Geometrical characterization of fracture systems in rock mass by means of terrestrial laser scanner

The measurement of individual geometrical characteristics on each fracture is a common practice among geologists and engineers when defining fracture systems in rock mass. This procedure is a slow field task generally truncated by the inaccessibility of the outcrop. Here, we propose a Terrestrial Laser Scanner (TLS) data processing technique to increase the fracture system characterization quality by means of a new set of detection and measurement algorithms followed by statistical procedures. These algorithms aim to characterize the geometry of fracture systems to be used in Discrete Fracture Networks (DFNs) construction.

TLS data needs to be acquired with enough resolution as to capture fracture surfaces. The developed algorithms measure orientation, position and size (i.e., length and height) of fractures geometrically simplified by planar structures. The relationship between these characteristics are hereafter used to obtain a series of geological and engineering parameters according to the position, quantity or size of fractures within previously- defined Mechanical Units (M.U.). Fracture spacing, fracture impedance, number of fractures, P10, P11, P20, P21, P22, P32, Fracture Spacing Ratio (FSR) and Fracture Spacing Index (FSI) can be deducted. Finally, statistical procedures are applied to the results.

The methodology has been applied for several case studies in selected outcrops from the Spanish Pyrenees represented by fractured limestones within macro-scale thrust-related anticlines. The outcrops characterization was used to modelling reservoir analogues. The results are summarised in a datasheet with graphical information arranged by fracture set and M. U.

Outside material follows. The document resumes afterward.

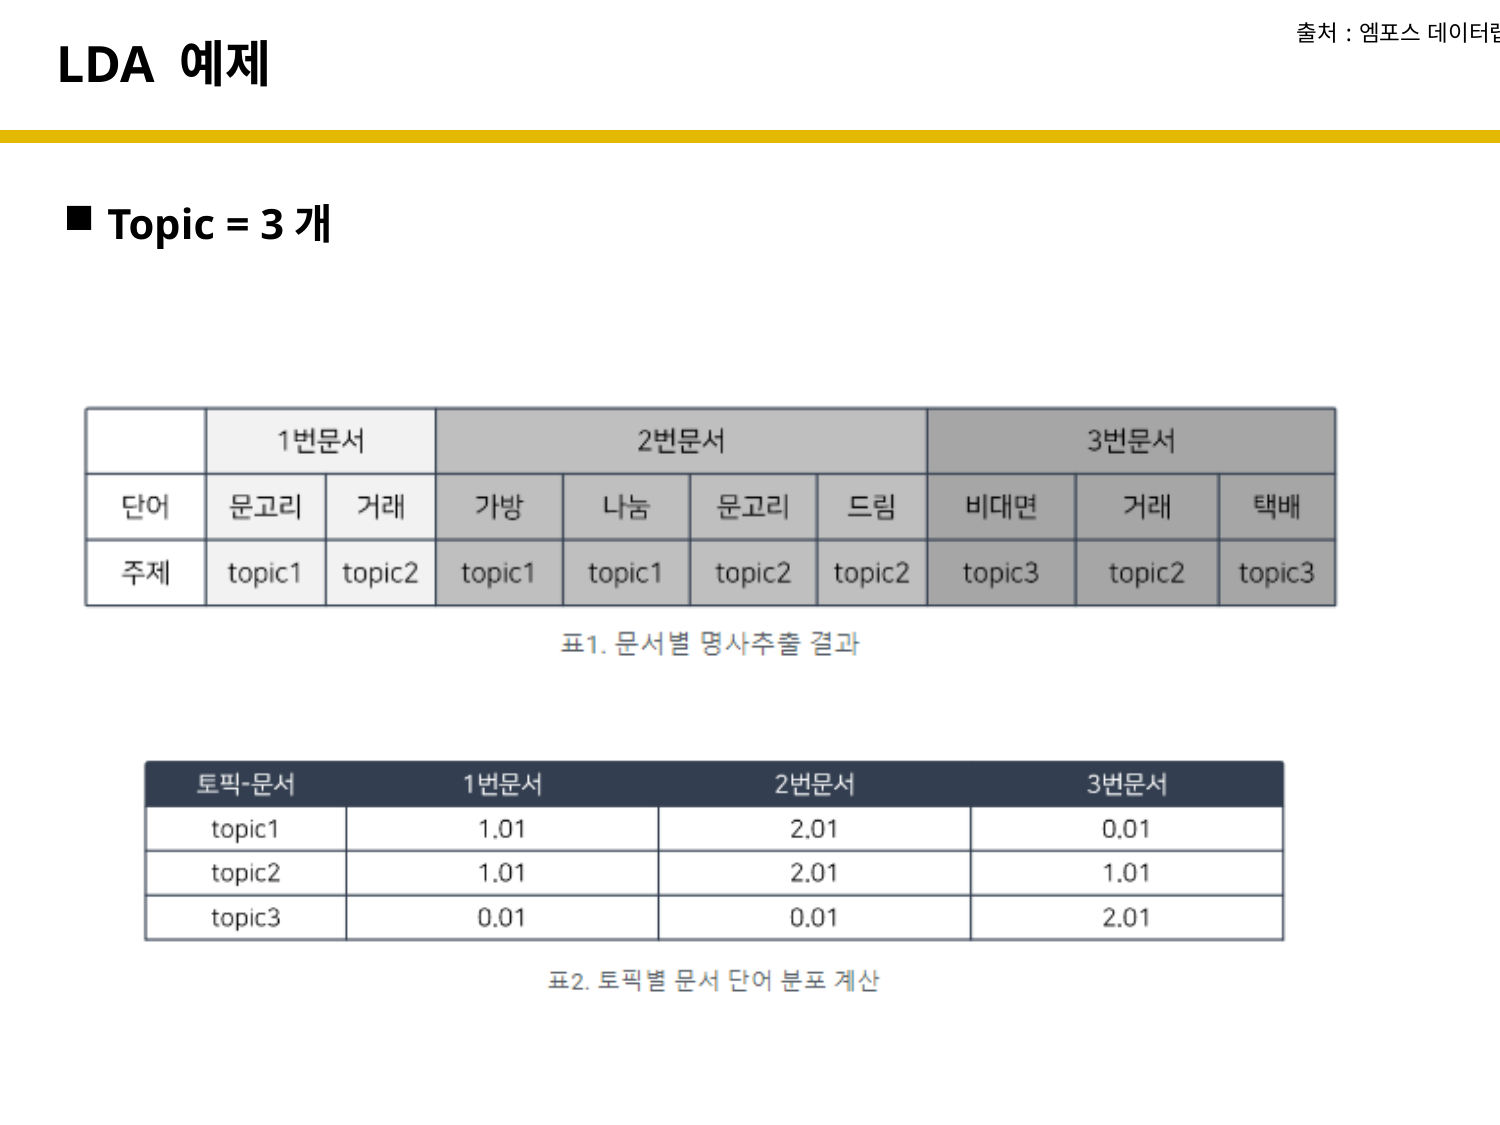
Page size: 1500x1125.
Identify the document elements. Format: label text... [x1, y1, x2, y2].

Identified fracture surfaces are reconstructed and classified by a supervised process. Fracture system characterization algorithms used a non-supervised process. These automatic algorithms provide a rapid way to characterize the fracture systems geometry in rock mass; however, the previous tasks to define fracture sets or supervise the reconstructed fractures increase the time consuming. Despite the careful previous tasks, the improvements achieved increasing the number of statistical data and the surveyed area are of great use to characterize fracture system geometry.